= David O'Keeffe (lawyer) =

English academic

David O'Keeffe is an Irish lawyer. He is emeritus Professor of European Law at University College London, Senior Counsel of Dentons international law firm and a part-time European administrative law judge.

==Practice==

As a practitioner, he specialized in EU and WTO Trade law, State aid, antitrust, and energy law. He litigated before the European General Court and the European Court of Justice, principally in trade cases. Most of his cases concerned anti-dumping including the Rusal Armenal case on market economy treatment and the RFA appeal on the relationship between EU anti-dumping law and WTO law. He argued sanctions cases before the European Courts including the Dinamo Minsk litigation concerning EU sanctions against Belarus, and the cases OAO Minskii Avtomobilnyi Zavod and Belaz-upravljajusaja kompanija holdinga Belaz Holding v Council. He pleaded a number of competition cases including the Mediaset case on repayment of illegal State aid. He occasionally litigated in other areas such as the Eurojust case, pertinent for standing issues. He acts as an arbitrator in commercial disputes concerning the application of EU law.

==Administrative law judge==

From 2008 O'Keeffe was a judge of the Tribunal of the European University Institute.
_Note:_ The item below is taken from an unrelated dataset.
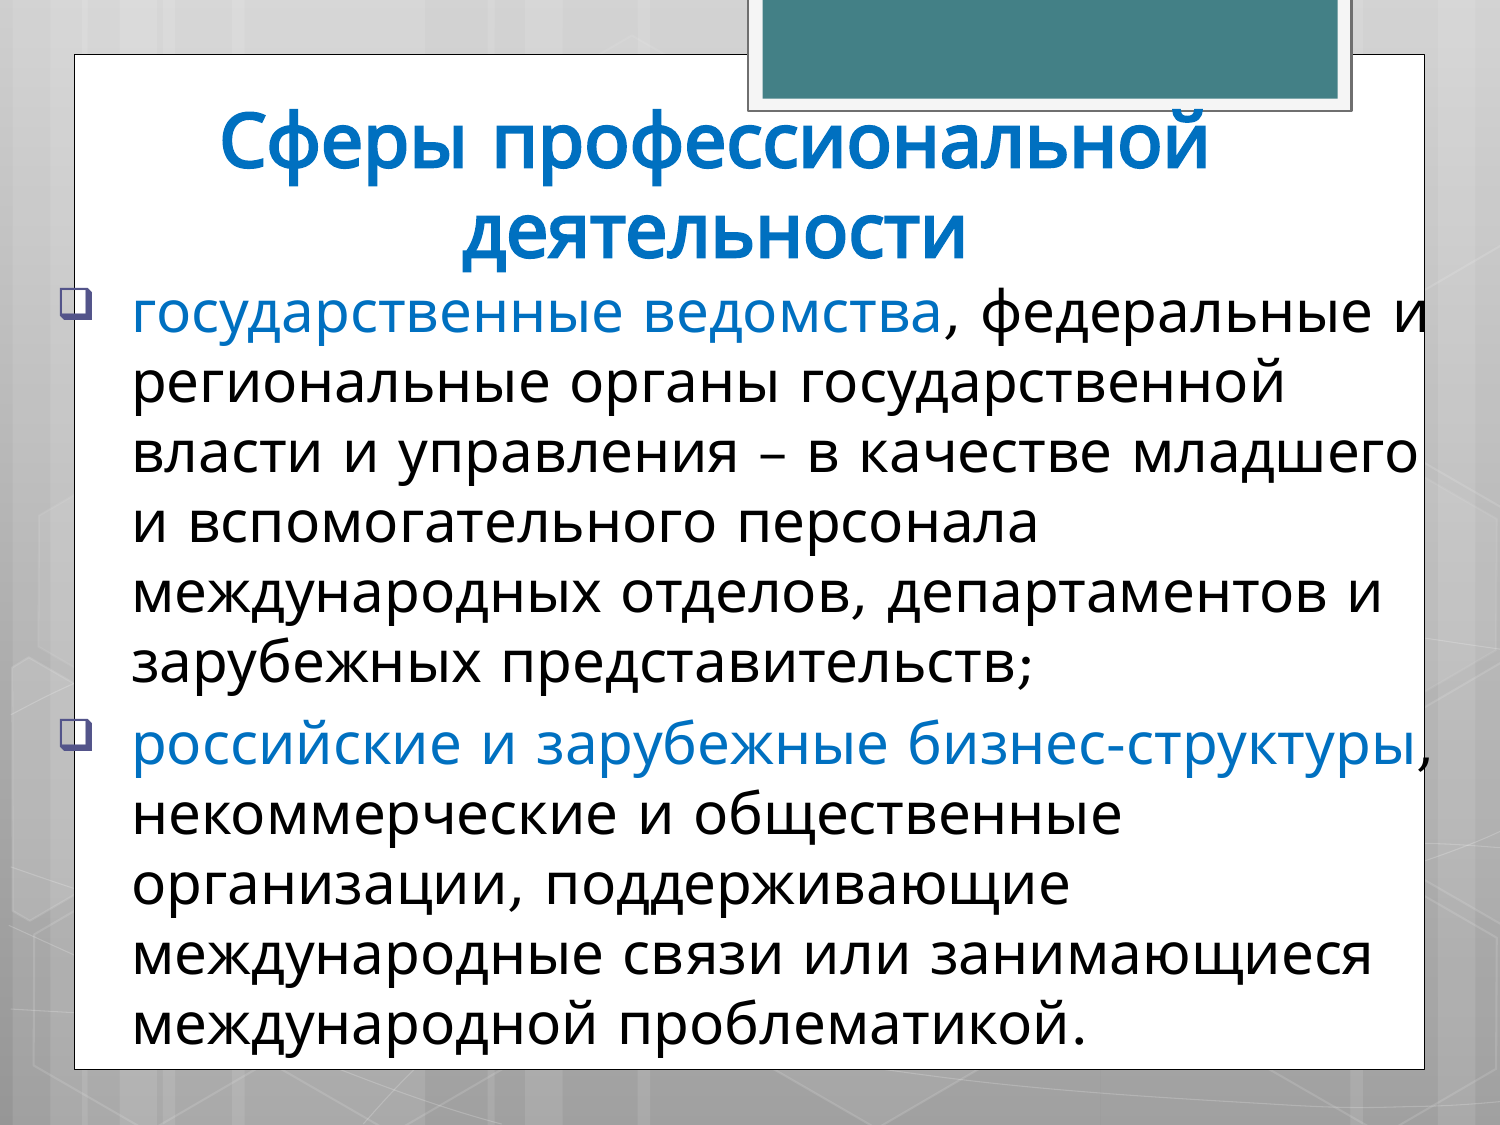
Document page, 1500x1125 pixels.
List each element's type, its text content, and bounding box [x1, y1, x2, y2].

list государственные ведомства, федеральные и региональные органы государственной власти и управления – в качестве младшего и вспомогательного персонала международных отделов, департаментов и зарубежных представительств; российские и зарубежные бизнес-структуры, некоммерческие и общественные организации, поддерживающие международные связи или занимающиеся международной проблематикой. [41, 267, 1459, 1094]
title Сферы профессиональной деятельности [76, 54, 1355, 267]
He was previously a Member for 6 years of the conciliation board of the European Space Agency.

==Academic career==

He was Professor of European Law at University College London (1993–2004) and Vice-Dean of the Faculty of Laws at a time when UCL had a number of European law scholars, including the eminent competition law expert Professor Valentine Korah, one of the founders of modern competition law and the first woman in the world to hold a chair devoted to this subject, Margot Horspool, Basil Markesinis and Nicholas Emiliou.

He was Allen & Overy Professor of European Law and head of the Department of Law, University of Durham 1990–1993. He was a professor at the College of Europe in Bruges 1993–2006. He was a visiting professor at numerous Universities including University College Dublin, and the University of Siena. He was law clerk to Judge T.F. O'Higgins at the European Court of Justice 1985–1990. He was a lecturer in EU and public international law at Leiden University under Professor Henry G. Schermers 1980–1984.
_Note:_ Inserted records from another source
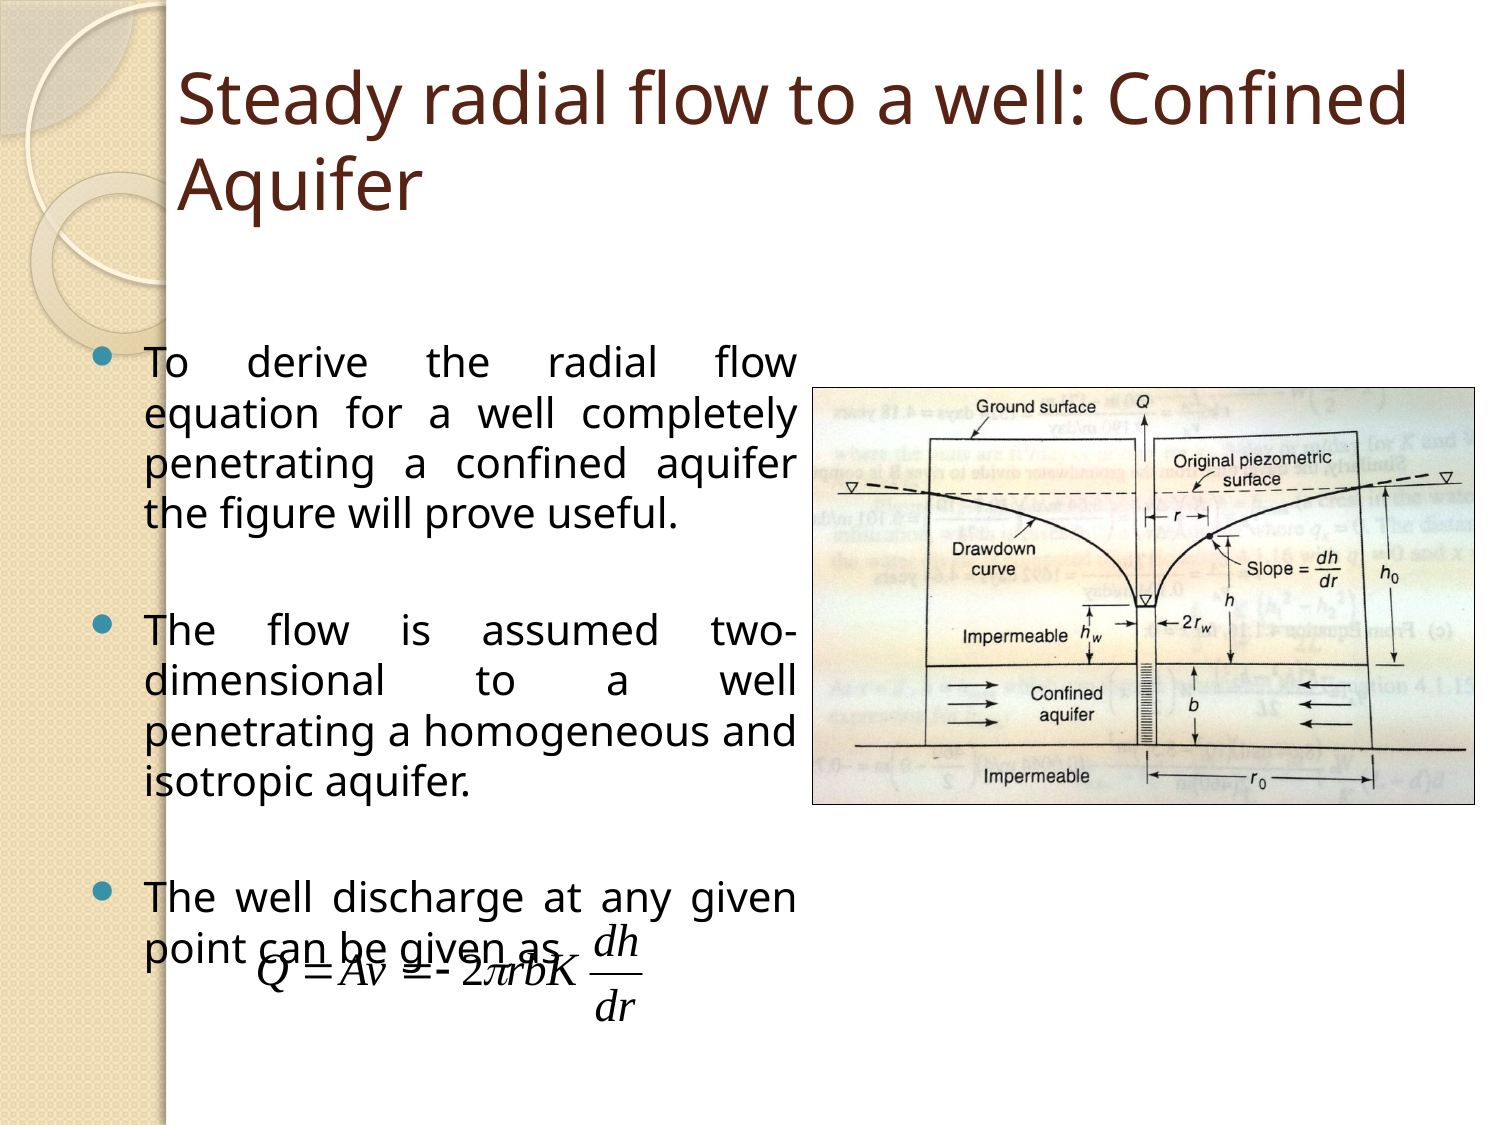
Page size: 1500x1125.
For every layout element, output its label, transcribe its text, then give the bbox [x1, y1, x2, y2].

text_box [249, 912, 651, 1032]
list To derive the radial flow equation for a well completely penetrating a confined aquifer the figure will prove useful. The flow is assumed two-dimensional to a well penetrating a homogeneous and isotropic aquifer. The well discharge at any given point can be given as [75, 270, 813, 988]
title Steady radial flow to a well: Confined Aquifer [162, 45, 1466, 233]
picture [812, 387, 1476, 806]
He wrote on several areas of EU law, including his published General Course on European Community Law at the Academy of European Law, titled "The Individual and European Law", European University Institute, and on the free movement of labor in the EU,. Amongst the works with which he is most associated are “Mixed Agreements” (with Professor Henry G. Schermers), Kluwer, Legal Issues of the Maastricht Treaty (Chancery Law Publishing, 1994) and Legal Issues of the Amsterdam Treaty (Hart, 1999). He was co-founding joint editor of the European Foreign Affairs Review. and an editor of the Common Market Law Review 1985–2005.

==Public service==
He gave evidence on EU law to committees of the European Parliament, to the House of Lords and to the House of Commons. He advised the Government of The Netherlands on certain aspects of the Maastricht Treaty during the Netherlands Presidency of the EU.

He was a member of the High Level Panel on the Free Movement of Workers established by the European Commission, chaired by Simone Veil.

==EU Accessions==

From 1990, in connection with the Enlargement of the European Union, particularly the accession of Central and Eastern European countries, he lectured on EU law and the legal consequences of EU accession on national law at universities and groups of civil servants, judges and legal practitioners particularly in Poland, Romania, Slovenia, Slovakia.

==Personal==

He was born in Ennis County Clare. He was educated at Clongowes Wood College, University College Dublin and Yale Law School.